Dokumenttext:
Eine große Sonderausstellung in Trier will das nun ändern. „Wir zeigen Nero in neuem Licht. Mit all seinen Facetten“, sagt Reuter. Grundlage sind neuere Forschungsergebnisse. Für die Schau „Nero - Kaiser, Künstler und Tyrann“ vom 14. Mai bis 16. Oktober wird aus Top-Museen Europas alles versammelt, was es zu dem Imperator gibt: 700 Exponate aus mehr als 15 Ländern, die in drei Trierer Museen zu sehen sind. Über 100 Leihgeber sind im Boot: Vom British Museum in London bis zu den Vatikanischen Museen in Rom.

[Bilder mit Keypoint-Koordinaten]
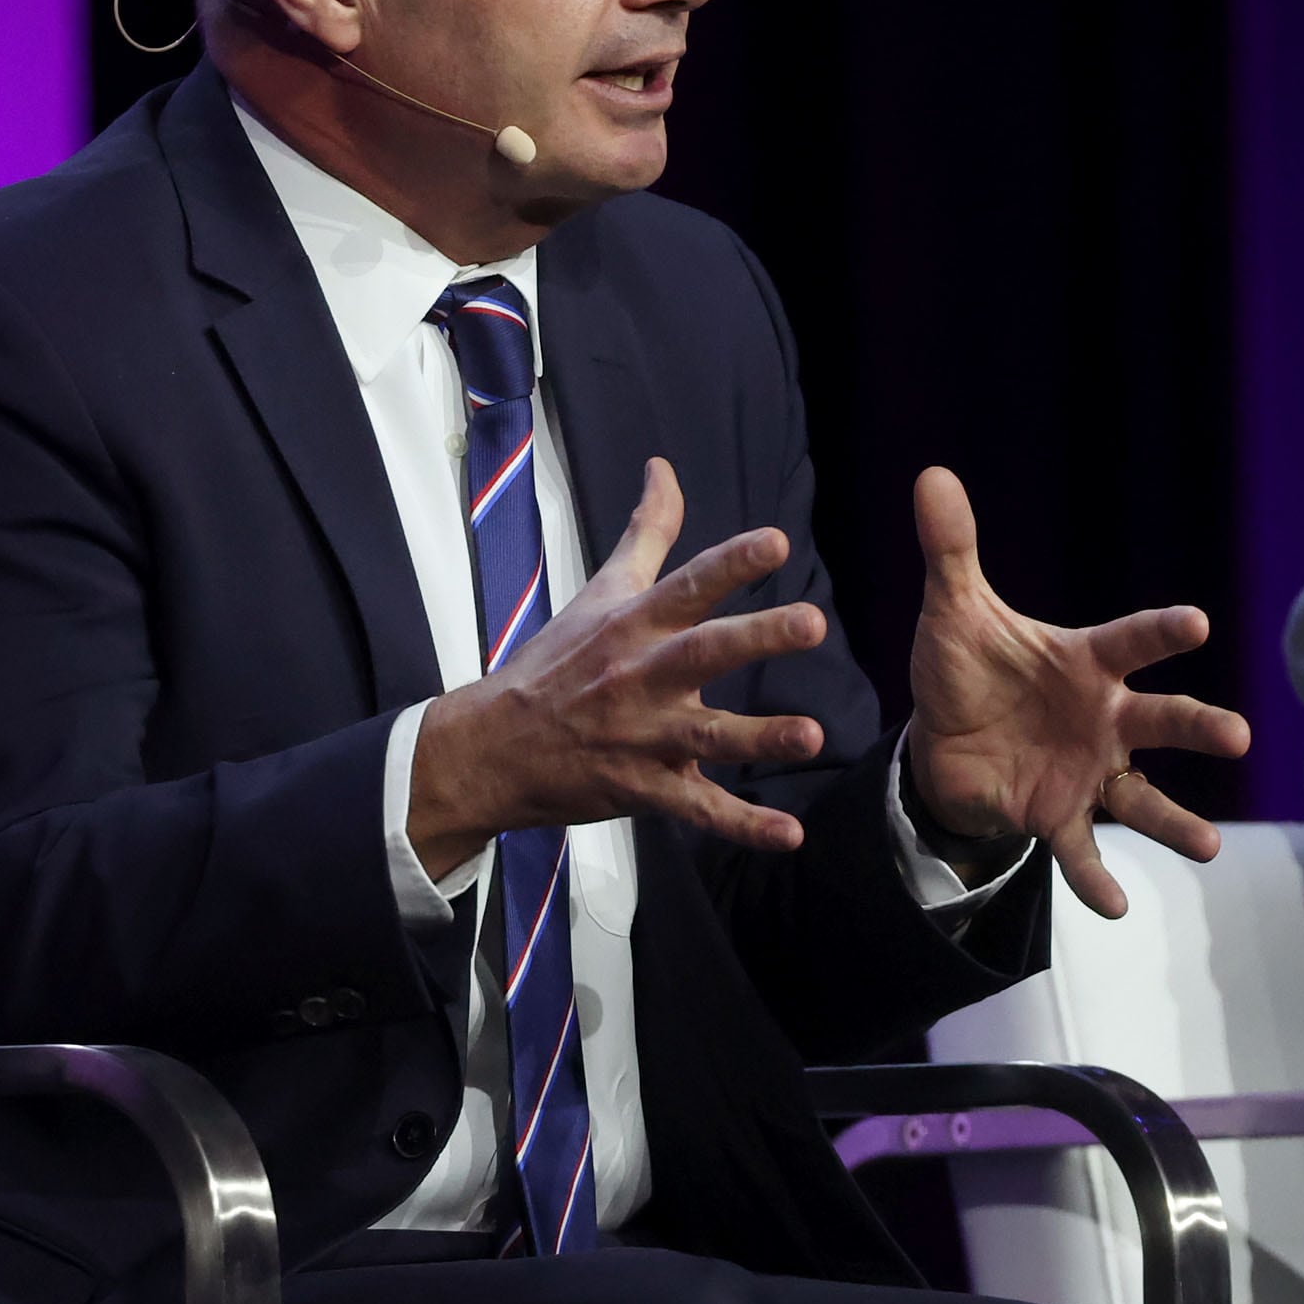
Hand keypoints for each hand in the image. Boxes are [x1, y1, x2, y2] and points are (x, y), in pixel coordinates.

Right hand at [408, 459, 829, 873]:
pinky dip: (743, 826)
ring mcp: (644, 737)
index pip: (686, 585)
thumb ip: (647, 531)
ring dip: (761, 737)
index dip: (730, 563)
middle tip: (812, 623)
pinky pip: (699, 810)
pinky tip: (789, 836)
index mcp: (634, 626)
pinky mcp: (645, 789)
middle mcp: (642, 677)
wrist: (491, 748)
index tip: (775, 541)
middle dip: (757, 638)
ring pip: (709, 737)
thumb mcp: (601, 591)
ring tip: (813, 736)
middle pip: (703, 652)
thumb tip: (664, 467)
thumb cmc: (555, 663)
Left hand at [899, 467, 1250, 919]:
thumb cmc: (968, 668)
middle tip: (1238, 735)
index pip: (1132, 642)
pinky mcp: (1058, 817)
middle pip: (1161, 721)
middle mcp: (1104, 718)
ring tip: (1211, 848)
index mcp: (1087, 663)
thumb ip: (951, 550)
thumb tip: (931, 475)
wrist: (944, 741)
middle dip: (1198, 727)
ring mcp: (1088, 772)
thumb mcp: (953, 611)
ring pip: (1141, 798)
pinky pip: (1082, 852)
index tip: (1196, 623)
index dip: (1161, 631)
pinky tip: (1118, 907)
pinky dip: (1098, 880)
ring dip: (1176, 822)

Arbeitsauftrag 1: Kannst du den Abschnitt des Textes über die Nero-Ausstellung zwischen „Eine große Sonderausstellung“ und „Museen in Rom.“, beide eingeschlossen, aktualisieren, indem du „Sonderausstellung“ durch „Ausstellung“ ersetzt?
Arbeitsauftrag 2: Wie ginge der Text über die Nero-Ausstellung nach seinem letzten Satz weiter? Schreib die Fortsetzung.
Die Einträge stammen aus einer anderen Quelle.

Antwort 1:
Eine große Ausstellung in Trier will das nun ändern. „Wir zeigen Nero in neuem Licht. Mit all seinen Facetten“, sagt Reuter. Grundlage sind neuere Forschungsergebnisse. Für die Schau „Nero - Kaiser, Künstler und Tyrann“ vom 14. Mai bis 16. Oktober wird aus Top-Museen Europas alles versammelt, was es zu dem Imperator gibt: 700 Exponate aus mehr als 15 Ländern, die in drei Trierer Museen zu sehen sind. Über 100 Leihgeber sind im Boot: Vom British Museum in London bis zu den Vatikanischen Museen in Rom.

Antwort 2:
Die Schau trägt auf 2000 Quadratmetern antike Porträts, Kostbarkeiten aus Gold und Silber sowie edle Mosaike zusammen. Ein Höhepunkt sei eine einzigartige Marmorstatue aus dem Louvre, die den jungen Nero zeige - mit einer Versicherungssumme von neun Millionen Euro, verrät Reuter. Nahe komme man dem Kaiser bei Funden aus seinem Palast: Wandmosaike mit filigran ausgeschnittenen Marmorblüten. „Man ist quasi in den Privaträumen Neros.“

Es sei die erste Ausstellung über Nero in Mitteleuropa, sagt der Archäologe Reuter. Wissenschaftler sind angetan: „Ich glaube ohne Übertreibung sagen zu können, dass dies eine exquisite, international hochkarätige und in gewissem Maße einzigartige Schau wird“, sagt Christian Witschel, Professor für Alte Geschichte an der Universität Heidelberg. Erstmals biete eine Ausstellung so viel Material über Nero, der von 37 bis 68 nach Christus lebte, und zwar auf dem Stand der Wissenschaft.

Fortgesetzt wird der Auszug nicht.